A new year is traditionally the time to refresh and renew personal goals. The same is true in the digital policy realm, where despite the conclusion of lawful access, anti-counterfeiting, and anti-spam rules in 2014, many other issues in Canada remain unresolved, unaddressed, or stalled in the middle of development.
With a new year – one that will feature a federal election in which all parties will be asked to articulate their vision of Canada’s digital future – there is a chance to hit the policy reset button on issues that have lagged or veered off course.

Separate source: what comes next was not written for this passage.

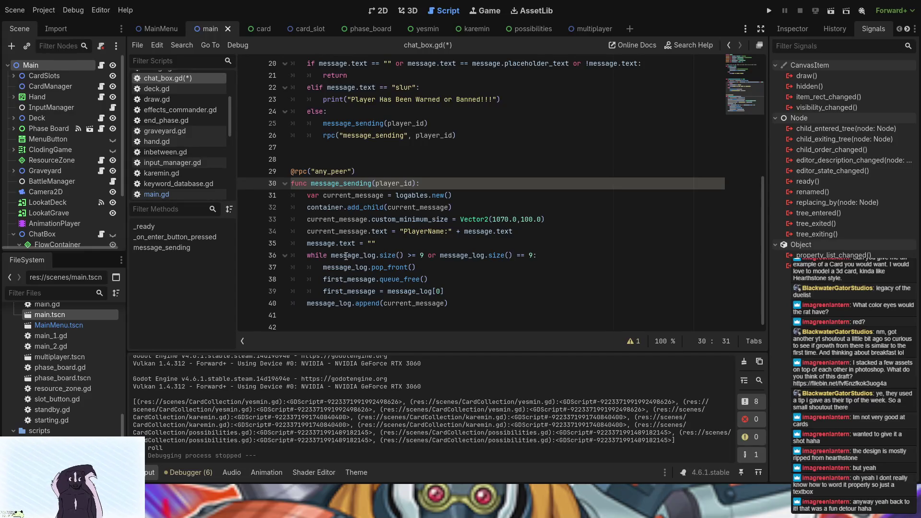
pyautogui.click(308, 195)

There is no shortage of possibilities, but my weekly technology law column (Toronto Star version, homepage version) notes the following four concerns should be top of mind for policy makers and politicians:
1. The centerpiece of any national digital strategy is connectivity since ensuring that all Canadians have access to affordable, competitive high-speed Internet services is a basic pre-requisite for most other issues. To the disappointment of many, last year’s long overdue digital strategy included a connectivity target that ranked among the weakest in the developed world.
Its speed target of 5 Mbps is not even considered high-speed in some countries and the government’s goal of 98 per cent access means that thousands of Canadians will still not even have access to that speed. With the United States recently setting a 10 Mbps target, Canada should rethink its approach by at least matching the U.S. benchmark and setting a clear aim of 100 per cent coverage.
2. The Digital Privacy Act, which was introduced in the Senate last year as Bill S-4, was supposed to be an easy sell and policy win for a government focused on consumer issues. It includes long overdue security breach disclosure requirements that will force companies to notify Canadians when their personal information has been placed at risk.
However, the dominant story of the bill has been the unnecessary expansion of voluntary disclosure of personal information at the very time that the Supreme Court of Canada has ruled that Canadians have a reasonable expectation of privacy in such information. The government’s weak attempts to justify the changes have not convinced their newly-appointed federal privacy commissioner and with committee hearings likely to start in February, Industry Minister James Moore should use the opportunity to scrap the change.
3. The Canadian Radio-television and Telecommunications Commission will take centre stage early in the new year as it releases the results from several hearings, most notably the “TalkTV” consultation that will undoubtedly include mandatory “pick-and-pay” television packages for consumers. Yet the CRTC’s work on both broadcast and telecom regulation has been undermined by an outdated legal framework that artificially separates the two fields that are now inextricably linked.
As a regulator, the CRTC is not in a position to fix a broken system. Rather, it falls to the government to begin the process of creating a single communications law that better reflects modern realities. While that reform won’t happen before the fall election, it should begin to lay the groundwork for legislative reform with a comprehensive review of the current system and alternatives for change.
4. Treasury Board President Tony Clement has been a vocal advocate of open government, last year releasing an updated Action Plan on Open Government. Yet the framework has rightly come under criticism for failing to address the access to information system, which is in desperate need of both financial support and legislative reform.
As the single most important part of any open government policy, ignoring access to information consigns the entire effort to failure. While Clement now says there is insufficient time for a comprehensive review before the fall election, there is no need to wait to inject the system with much needed financial stability and to establish timelines for a legal overhaul.